Тогда, под пристальным взглядом больного, знавшего даже в бреду, что деда Валера вроде как помер, морщины на лице посетителя растворялись, палка таяла в воздухе, оставляя по себе на несколько секунд призрачную черту, — и вот уже в кресле сидел, подавшись вперед, мосластый малый лет тридцати, с чубом в виде вертолетной лопасти, спущенной на лоб, с тонким, язвительным ртом, слева растянутым больше, чем справа. Костюм также претерпевал метаморфозу: теперь это были дешевые порты в полоску с таким же полосатым пиджаком.
— Деда, они сказали, что ты очень вредный человек. Что мне с ними делать, как разрулиться? Подскажи, — попросил Максим Т. Ермаков помолодевшее привидение, набиравшее, чем дольше на него смотреть, все больше живой, подробной реальности.
— На хрен ваш краткий курс, не буду учить, — вдруг отчетливо произнесло привидение голосом самого Максима Т. Ермакова.
Не было уже никакого кресла, никакой Просто-Наташиной квартиры. Тридцатилетний деда Валера сидел на хлипком стульчике в канцелярского вида комнате, половину которой занимал громадный, как телега, письменный стол, тяжело нагруженный картонными папками и кипами бумаг. За столом сутулился, сплетя короткие пальцы корзинкой, коренастый мужчина в полувоенном френче, на котором тускло горел, похожий на деталь какого-то станка, советский орден. Физиономия мужчины — впрочем, как и самого деда Валеры — неуловимо отличалась от современных Максиму Т. Ермакову: казалось, она была с деревянной колодкой внутри, в отличие от нынешних, на силиконе и пластике.
— Товарищ Ермаков, ты с такими вещами не балуйся, — умоляюще проговорил орденоносный мужчина, поеживаясь. — Ты хоть и герой-стахановец, а партия на это может и не посмотреть. Тебя честью призывают вступать, потому что нельзя рабочему с твоей славой ходить беспартийным. Ну это же неправильно, пойми! Ну это же все равно, что тебе ходить голым!
Разволновавшись, мужчина вскочил из-за стола, вытащил из кармана черных галифе грубый портсигар, на крышке которого был выбит зачаточный, напоминавший птичье гнездо с одним выпуклым яичком, герб С.С.С.Р., и распахнул его перед невозмутимым дедой Валерой. Деда Валера хозяйственно, не спеша, выбрал из-под резинки все имевшиеся внутри четыре папиросы, три спустил в карман пиджака, четвертую закурил, крепко ударив зашипевшей спичкой о крупный коробок. Потом выпустил дым подвижным, ухмыльнувшимся в воздухе колечком и стал безо всякого интереса глядеть в пасмурное окошко, где виднелась узкая улица, похожая на проход между двумя товарными составами, и на ней понурая лошадь с тусклой, словно синтетической гривой, щупающая мягкими губами полоску травы.
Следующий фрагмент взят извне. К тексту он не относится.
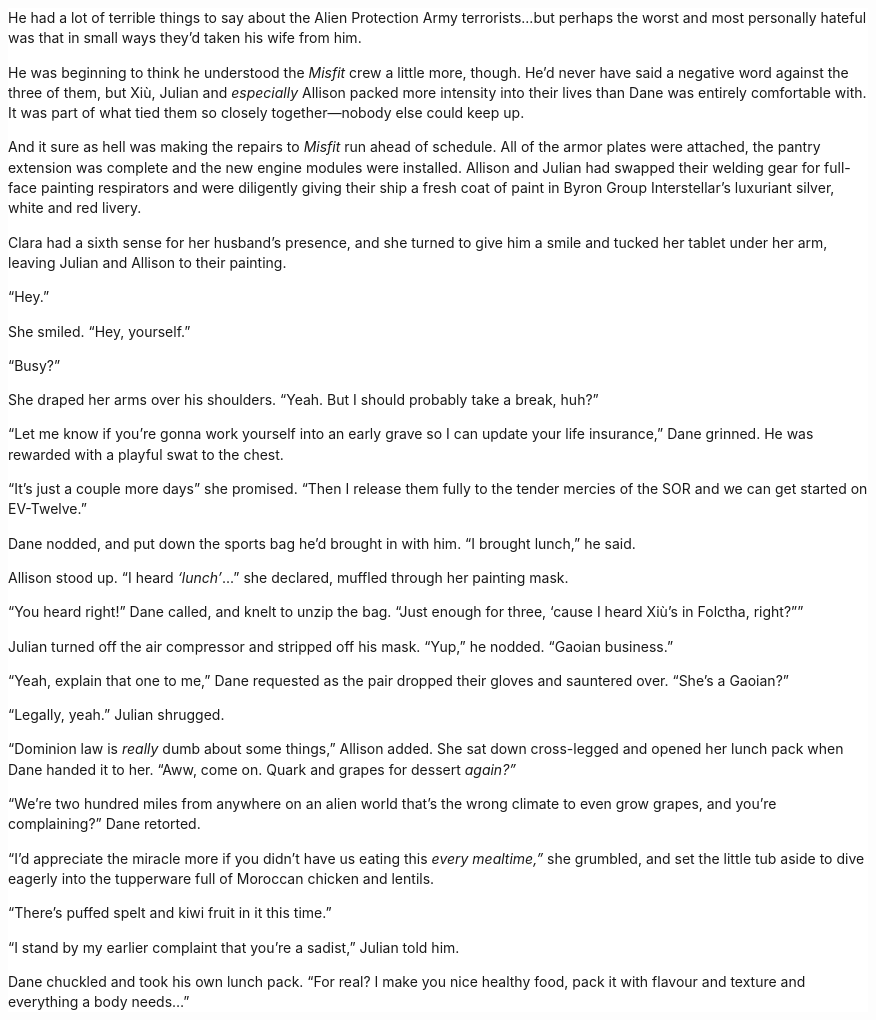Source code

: He had a lot of terrible things to say about the Alien Protection Army terrorists...but perhaps the worst and most personally hateful was that in small ways they’d taken his wife from him.

He was beginning to think he understood the *Misfit* crew a little more, though. He’d never have said a negative word against the three of them, but Xiù, Julian and *especially* Allison packed more intensity into their lives than Dane was entirely comfortable with. It was part of what tied them so closely together—nobody else could keep up.

And it sure as hell was making the repairs to *Misfit* run ahead of schedule. All of the armor plates were attached, the pantry extension was complete and the new engine modules were installed. Allison and Julian had swapped their welding gear for full-face painting respirators and were diligently giving their ship a fresh coat of paint in Byron Group Interstellar’s luxuriant silver, white and red livery.

Clara had a sixth sense for her husband’s presence, and she turned to give him a smile and tucked her tablet under her arm, leaving Julian and Allison to their painting.

“Hey.”

She smiled. “Hey, yourself.”

“Busy?”

She draped her arms over his shoulders. “Yeah. But I should probably take a break, huh?”

“Let me know if you’re gonna work yourself into an early grave so I can update your life insurance,” Dane grinned. He was rewarded with a playful swat to the chest.

“It’s just a couple more days” she promised. “Then I release them fully to the tender mercies of the SOR and we can get started on EV-Twelve.”

Dane nodded, and put down the sports bag he’d brought in with him. “I brought lunch,” he said.

Allison stood up. “I heard *‘lunch’*...” she declared, muffled through her painting mask.

“You heard right!” Dane called, and knelt to unzip the bag. “Just enough for three, ‘cause I heard Xiù’s in Folctha, right?””

Julian turned off the air compressor and stripped off his mask. “Yup,” he nodded. “Gaoian business.”

“Yeah, explain that one to me,” Dane requested as the pair dropped their gloves and sauntered over. “She’s a Gaoian?”

“Legally, yeah.” Julian shrugged.

“Dominion law is *really* dumb about some things,” Allison added. She sat down cross-legged and opened her lunch pack when Dane handed it to her. “Aww, come on. Quark and grapes for dessert *again?”*

“We’re two hundred miles from anywhere on an alien world that’s the wrong climate to even grow grapes, and you’re complaining?” Dane retorted.

“I’d appreciate the miracle more if you didn’t have us eating this *every mealtime,”* she grumbled, and set the little tub aside to dive eagerly into the tupperware full of Moroccan chicken and lentils.

“There’s puffed spelt and kiwi fruit in it this time.”

“I stand by my earlier complaint that you’re a sadist,” Julian told him.

Dane chuckled and took his own lunch pack. “For real? I make you nice healthy food, pack it with flavour and texture and everything a body needs…”
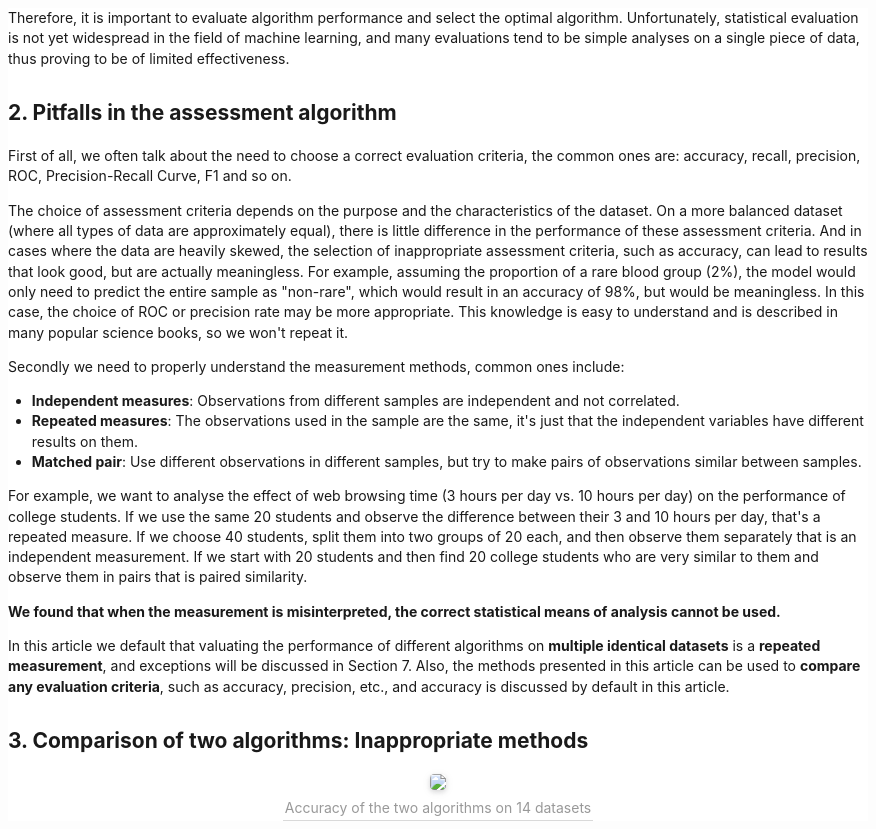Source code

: Therefore, it is important to evaluate algorithm performance and select the optimal algorithm. Unfortunately, statistical evaluation is not yet widespread in the field of machine learning, and many evaluations tend to be simple analyses on a single piece of data, thus proving to be of limited effectiveness.

## 2. Pitfalls in the assessment algorithm

First of all, we often talk about the need to choose a correct evaluation criteria, the common ones are: accuracy, recall, precision, ROC, Precision-Recall Curve, F1 and so on.

The choice of assessment criteria depends on the purpose and the characteristics of the dataset. On a more balanced dataset (where all types of data are approximately equal), there is little difference in the performance of these assessment criteria. And in cases where the data are heavily skewed, the selection of inappropriate assessment criteria, such as accuracy, can lead to results that look good, but are actually meaningless. For example, assuming the proportion of a rare blood group (2%), the model would only need to predict the entire sample as "non-rare", which would result in an accuracy of 98%, but would be meaningless. In this case, the choice of ROC or precision rate may be more appropriate. This knowledge is easy to understand and is described in many popular science books, so we won't repeat it.

Secondly we need to properly understand the measurement methods, common ones include:

- **Independent measures**: Observations from different samples are independent and not correlated.
- **Repeated measures**: The observations used in the sample are the same, it's just that the independent variables have different results on them.
- **Matched pair**: Use different observations in different samples, but try to make pairs of observations similar between samples.

For example, we want to analyse the effect of web browsing time (3 hours per day vs. 10 hours per day) on the performance of college students. If we use the same 20 students and observe the difference between their 3 and 10 hours per day, that's a repeated measure. If we choose 40 students, split them into two groups of 20 each, and then observe them separately that is an independent measurement. If we start with 20 students and then find 20 college students who are very similar to them and observe them in pairs that is paired similarity.

**We found that when the measurement is misinterpreted, the correct statistical means of analysis cannot be used.**

In this article we default that valuating the performance of different algorithms on **multiple identical datasets** is a **repeated measurement**, and exceptions will be discussed in Section 7. Also, the methods presented in this article can be used to **compare any evaluation criteria**, such as accuracy, precision, etc., and accuracy is discussed by default in this article.

## 3. Comparison of two algorithms: Inappropriate methods

<center>
    <img style="border-radius: 0.3125em;
    box-shadow: 0 2px 4px 0 rgba(34,36,38,.12),0 2px 10px 0 rgba(34,36,38,.08);" 
    src="https://s1.ax1x.com/2020/11/05/BR5kDS.png">
    <br>
    <div style="color:orange; border-bottom: 1px solid #d9d9d9;
    display: inline-block;
    color: #999;
    padding: 2px;">Accuracy of the two algorithms on 14 datasets</div>
</center>
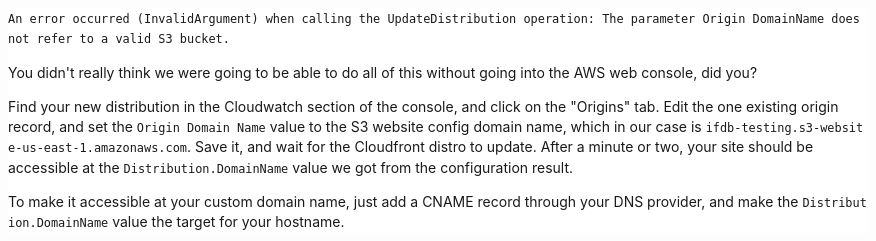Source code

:     An error occurred (InvalidArgument) when calling the UpdateDistribution operation: The parameter Origin DomainName does not refer to a valid S3 bucket.

You didn't really think we were going to be able to do all of this without going into the AWS web console, did you?

Find your new distribution in the Cloudwatch section of the console, and click on the "Origins" tab.  Edit the one existing origin record, and set the `Origin Domain Name` value to the S3 website config domain name, which in our case is `ifdb-testing.s3-website-us-east-1.amazonaws.com`.  Save it, and wait for the Cloudfront distro to update.  After a minute or two, your site should be accessible at the `Distribution.DomainName` value we got from the configuration result.

To make it accessible at your custom domain name, just add a CNAME record through your DNS provider, and make the `Distribution.DomainName` value the target for your hostname.
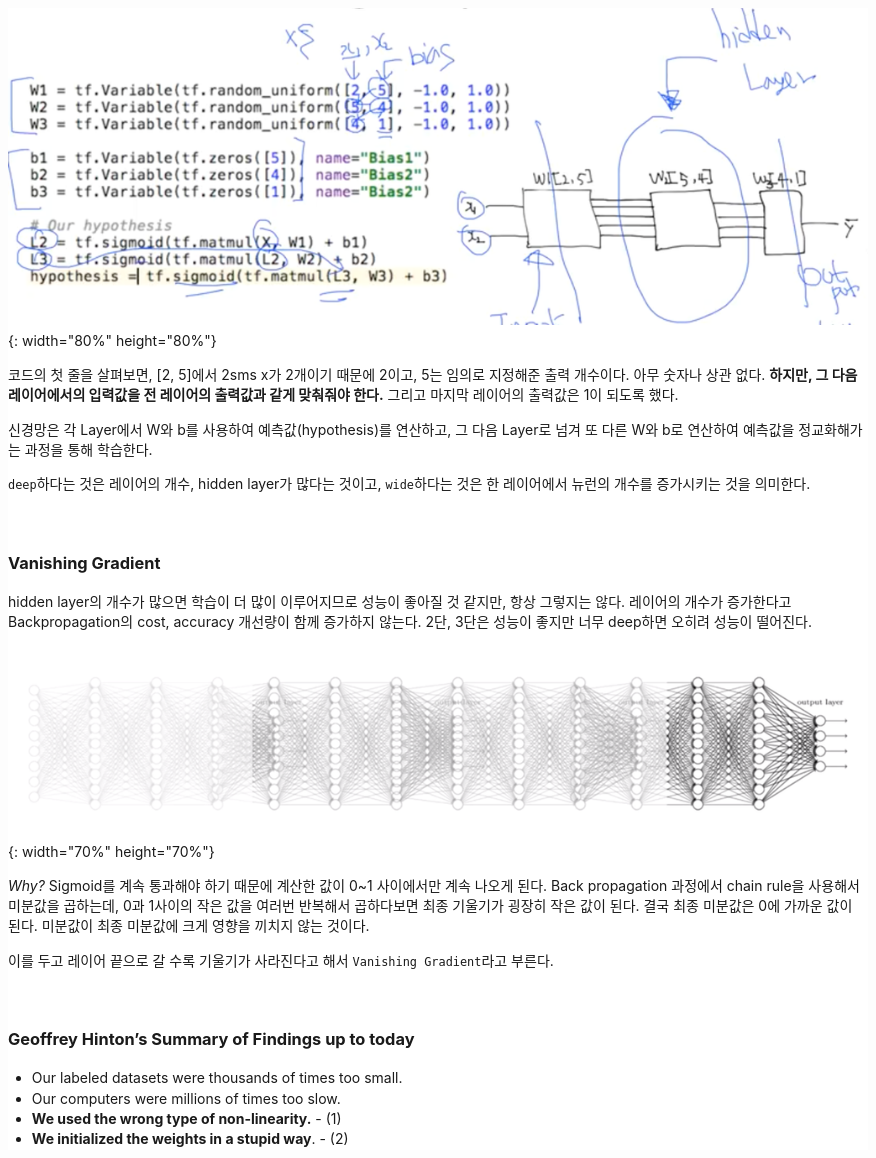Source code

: ![deepandwide](/assets/images/deepandwide.png){: width="80%" height="80%"}

코드의 첫 줄을 살펴보면, [2, 5]에서 2sms x가 2개이기 때문에 2이고, 5는 임의로 지정해준 출력 개수이다. 아무 숫자나 상관 없다. **하지만, 그 다음 레이어에서의 입력값을 전 레이어의 출력값과 같게 맞춰줘야 한다.** 그리고 마지막 레이어의 출력값은 1이 되도록 했다.

신경망은 각 Layer에서 W와 b를 사용하여 예측값(hypothesis)를 연산하고, 그 다음 Layer로 넘겨 또 다른 W와 b로 연산하여 예측값을 정교화해가는 과정을 통해 학습한다.

`deep`하다는 것은 레이어의 개수, hidden layer가 많다는 것이고, `wide`하다는 것은 한 레이어에서 뉴런의 개수를 증가시키는 것을 의미한다.

<br/>

### Vanishing Gradient

hidden layer의 개수가 많으면 학습이 더 많이 이루어지므로 성능이 좋아질 것 같지만, 항상 그렇지는 않다. 레이어의 개수가 증가한다고 Backpropagation의 cost, accuracy 개선량이 함께 증가하지 않는다. 2단, 3단은 성능이 좋지만 너무 deep하면 오히려 성능이 떨어진다.

![vanishing_gradient](/assets/images/vanishing_gradient.png){: width="70%" height="70%"}

*Why?*
Sigmoid를 계속 통과해야 하기 때문에 계산한 값이 0~1 사이에서만 계속 나오게 된다. Back propagation 과정에서 chain rule을 사용해서 미분값을 곱하는데, 0과 1사이의 작은 값을 여러번 반복해서 곱하다보면 최종 기울기가 굉장히 작은 값이 된다. 결국 최종 미분값은 0에 가까운 값이 된다. 미분값이 최종 미분값에 크게 영향을 끼치지 않는 것이다.

이를 두고 레이어 끝으로 갈 수록 기울기가 사라진다고 해서 `Vanishing Gradient`라고 부른다.

<br/>

### Geoffrey Hinton’s Summary of Findings up to today
* Our labeled datasets were thousands of times too small.
* Our computers were millions of times too slow.
* **We used the wrong type of non-linearity.** - (1)
* **We initialized the weights in a stupid way**. - (2)
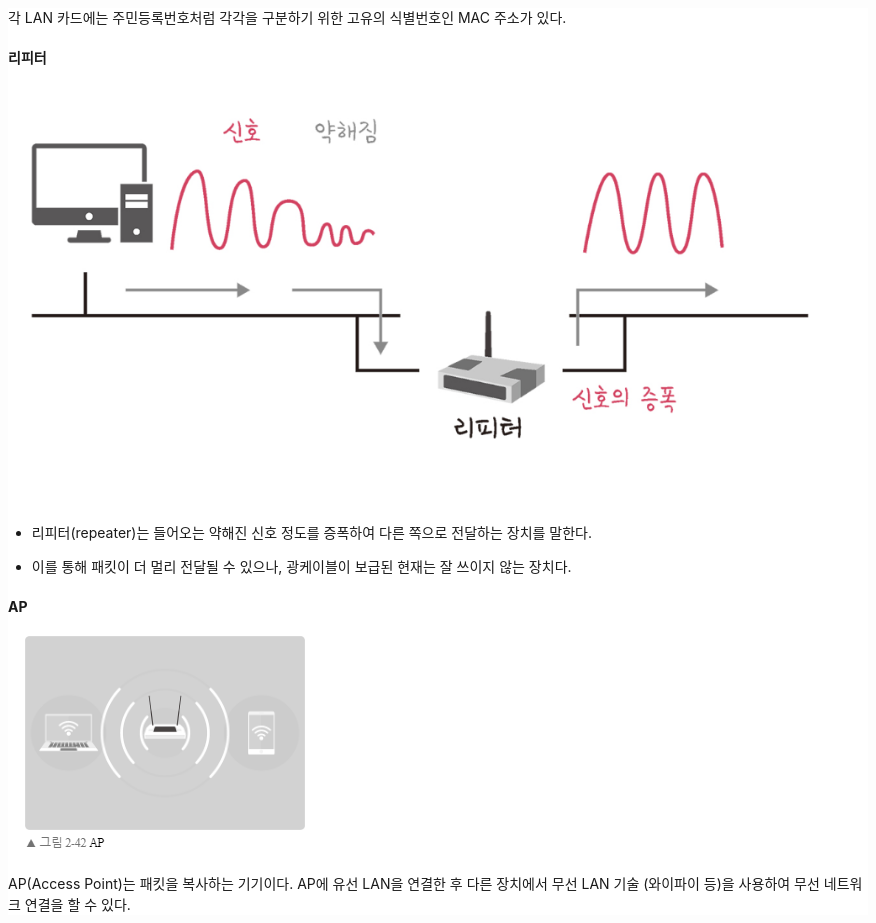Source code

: 각 LAN 카드에는 주민등록번호처럼 각각을 구분하기 위한 고유의 식별번호인 MAC 주소가 있다.





#### 리피터

![image-20220805231235727](image-20220805231235727.png)

- 리피터(repeater)는 들어오는 약해진 신호 정도를 증폭하여 다른 쪽으로 전달하는 장치를 말한다.

- 이를 통해 패킷이 더 멀리 전달될 수 있으나, 광케이블이 보급된 현재는 잘 쓰이지 않는 장치다.



#### AP

![image-20220805231421837](image-20220805231421837.png)

AP(Access Point)는 패킷을 복사하는 기기이다. AP에 유선 LAN을 연결한 후 다른 장치에서 무선 LAN 기술 (와이파이 등)을 사용하여 무선 네트워크 연결을 할 수 있다.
Орденоносный мужчина вернулся к себе на рабочее место, отхлебнул коричневого чая из граненого стакана в мятом подстаканнике. Максим Т. Ермаков наблюдал все это, оставаясь как будто в кровати, теперь имевшей вид какойто облачной люльки, и поражался тому, как ясно он все воспринимает, что среди этого бреда он куда здоровей, чем наяву.
— Ты, товарищ Ермаков, чуждый элемент. Кулацкой ты закваски, как я погляжу, — сокрушенно проговорил орденоносный мужчина, очевидно, тамошний топ-менеджер. — Вижу, я ошибся, когда выбрал тебя для стахановского рекорда. Все тебе обеспечил: крепежный лес, вагонетки. Четырех крепильщиков к тебе приставил. У Алексея Стаханова на его рекорде только двое было! При таких условиях любой забойщик дал бы твои двести тонн угля за смену!